USING THE INFORMATION:
(1) Could you update the judgment excerpt on leaky building remediation, starting at "[225] The Court" and ending at "can be applied.", with "paint brush" replaced by "roller"?
(2) Can you write the next part of the judgment excerpt on leaky building remediation, carrying on after its final sentence?

╭─ TEXT SECTION

Could the rival’s market share be taken?
[225] The Court received evidence that typically in remediation work on a
leaky building some of the timber framing must be replaced,
but some can be
saved, albeit requiring remediation in situ by the application of a Boron-based
product.
[226] As noted, Framesaver and Metalex have to be applied by paint brush.
The Tru-Core product can be sprayed on or painted on.
Having heard the
evidence, I am persuaded that one of the significant cost and convenience
advantages of the Tru- Core product is
the speed at which it can be applied.
Kop-Coat Inc marketed Tru- Core to Mr Probett on that footing and yet used
experts to argue
to the contrary at the trial.
[227] Mr Wattie’s opinion on the size of market share, drawing on the
PwC report of 2009 and on the prediction of a mature
and declining market, were
prepared before The New Zealand Herald published, on 17 July 2017, a
one-page article “Leaky unit owners left to face ruin”, authored by
Mr Paul Lochore.39
[228] On 28 July I issued a minute drawing counsel’s attention to that article and invited counsel to confer as to the relevance or not of any further evidence or submission. I had a telephone conference with counsel on 3 August. Mr Olney for the first and second defendants said there was already evidence before the Court that
30 per cent of apartment buildings on the North Shore are leaking and evidence too of the impact on the Council on recladding entire buildings. He submitted that Mr Wattie and the PwC report had taken into account North Shore apartment buildings. I advised counsel that the article tended to confirm a view I had expressed to counsel during the trial and in closing submissions that the size of the market, particularly
apartment buildings and their re-cladding, is
uncertain.
38 See, for example, Minister of Education v James Hardie New Zealand [2014] NZHC 2432 at [1].
39 Paul Lochore “Leaky unit owners left to face ruin” The New Zealand Herald (New Zealand, 17
July 2017).
[229] In the course of exchanges at a further hearing on 9 August, counsel
for the defendants sought to draw a distinction between
the fact that they had
adduced evidence from Mr Wattie as to the size of the relevant market but Incodo
did not put forward an alternative
assessment.
[230] On 15 September, I invited further submissions from counsel, leading
to a hearing on 18 September. The issue was whether I
could take judicial notice
of the discussion in the media, particularly in The New Zealand Herald,
plus an editorial following that and a Radio New Zealand programme on the
subject on 18 September. The proposition I put to counsel was:
Where it is economically efficient to remediate a building, rather than
demolish it, economics will drive remediation, but
independently of
whether there has been litigation associated with fault or not fault in damages
claims.

╰─
╭─ DATASET RECORDS

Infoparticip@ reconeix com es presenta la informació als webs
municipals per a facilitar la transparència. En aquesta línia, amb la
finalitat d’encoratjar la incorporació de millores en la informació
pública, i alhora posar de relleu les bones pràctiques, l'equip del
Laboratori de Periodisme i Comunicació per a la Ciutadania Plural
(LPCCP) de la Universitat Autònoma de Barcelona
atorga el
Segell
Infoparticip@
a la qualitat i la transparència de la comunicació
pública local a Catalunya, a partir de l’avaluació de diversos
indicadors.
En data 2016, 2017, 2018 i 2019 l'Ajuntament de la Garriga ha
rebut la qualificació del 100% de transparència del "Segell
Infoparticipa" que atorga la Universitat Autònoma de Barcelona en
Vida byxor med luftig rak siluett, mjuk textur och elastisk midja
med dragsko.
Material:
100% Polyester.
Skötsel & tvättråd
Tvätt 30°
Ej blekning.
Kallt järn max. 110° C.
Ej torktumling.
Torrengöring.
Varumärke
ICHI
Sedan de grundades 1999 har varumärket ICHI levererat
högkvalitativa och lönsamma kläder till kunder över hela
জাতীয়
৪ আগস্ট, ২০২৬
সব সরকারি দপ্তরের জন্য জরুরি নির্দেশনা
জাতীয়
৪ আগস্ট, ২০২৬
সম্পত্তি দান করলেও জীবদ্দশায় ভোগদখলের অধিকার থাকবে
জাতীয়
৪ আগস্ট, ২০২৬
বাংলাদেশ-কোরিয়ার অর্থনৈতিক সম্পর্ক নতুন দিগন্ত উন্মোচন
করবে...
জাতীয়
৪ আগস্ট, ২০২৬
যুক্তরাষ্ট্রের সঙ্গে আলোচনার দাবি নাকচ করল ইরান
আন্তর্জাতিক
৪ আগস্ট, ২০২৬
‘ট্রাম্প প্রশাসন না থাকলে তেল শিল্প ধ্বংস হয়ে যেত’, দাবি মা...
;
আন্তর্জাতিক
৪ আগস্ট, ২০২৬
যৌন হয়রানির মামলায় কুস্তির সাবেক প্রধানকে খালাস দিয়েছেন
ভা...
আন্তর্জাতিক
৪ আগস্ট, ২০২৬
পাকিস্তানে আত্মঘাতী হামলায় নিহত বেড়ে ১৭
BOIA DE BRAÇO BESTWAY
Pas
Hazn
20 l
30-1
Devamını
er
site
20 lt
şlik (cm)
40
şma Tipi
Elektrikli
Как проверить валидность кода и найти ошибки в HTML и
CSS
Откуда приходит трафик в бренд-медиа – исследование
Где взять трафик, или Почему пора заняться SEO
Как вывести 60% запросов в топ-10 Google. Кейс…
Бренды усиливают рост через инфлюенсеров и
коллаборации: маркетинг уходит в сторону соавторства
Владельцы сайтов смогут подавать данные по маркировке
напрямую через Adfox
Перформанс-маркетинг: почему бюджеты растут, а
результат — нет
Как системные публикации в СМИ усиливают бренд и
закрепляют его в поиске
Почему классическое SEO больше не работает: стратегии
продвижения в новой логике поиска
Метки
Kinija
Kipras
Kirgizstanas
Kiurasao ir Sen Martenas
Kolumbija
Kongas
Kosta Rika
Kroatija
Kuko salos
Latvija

╰─

ANSWER LIST:
(1)
[225] The Court received evidence that typically in remediation work on a
leaky building some of the timber framing must be replaced,
but some can be
saved, albeit requiring remediation in situ by the application of a Boron-based
product.
[226] As noted, Framesaver and Metalex have to be applied by roller.
The Tru-Core product can be sprayed on or painted on.
Having heard the
evidence, I am persuaded that one of the significant cost and convenience
advantages of the Tru- Core product is
the speed at which it can be applied.

(2)
The question of the fate of owners who cannot afford to remediate either
because they are out of time for a claim or otherwise have
limited resources
will not ultimately determine whether or not the building they are occupying
will be remediated if they have to
sell.
[231] On 18 September after hearing counsel I recorded in a
Minute:
[2] I am taking judicial notice of the fact that where it is
economically efficient to remediate a building, rather than demolish
it,
economics will drive remediation, but independently of whether or not there has
been litigation associated with fault or not
fault in damages
claims.
[232] Mr Wattie’s opinion on market share was as follows:
Market Share
Incodo would not have a monopoly market share. There is at least one other
timber treatment product established in the market and
being actively used in
remediation processes to treat timber in situ.
There are also commercial matters regarding uptake of the new product. The
Kop-Coat product is claimed to be superior and is quicker
to apply than existing
products. However, contractors/builders carrying out remediation will be
motivated to use product that will
generate the best return for them. Kop-Coat
would need to compete on net returns and terms with other products. Product
quality
and application benefits might be influential but it is unlikely they
will be decisive.
Also, Incodo would have been entering a mature and declining market. This would add to the challenges of persuading contractors to change from products that have most likely been used for some time. Furthermore, the
suppliers of the competing product would not stand back and let Incodo enter
the market unchallenged.
Given these factors but without allowing for any other particular constraints
(eg Incodo’s access to capital), it would be reasonable
to assume for the
purpose of forecasting that Incodo’s market penetration would not exceed a
pro rata share i.e. if there are
two products in the market then Incodo’s
market share would not exceed a 50% of the Auckland market. However, given that
Incodo
would have been late in entering a mature and declining market, its
market share could be significantly less, particularly in the
early years of
business.
[233] I agree that in these four paragraphs Mr Wattie has identified the
challenges that a new entrant would face in this market.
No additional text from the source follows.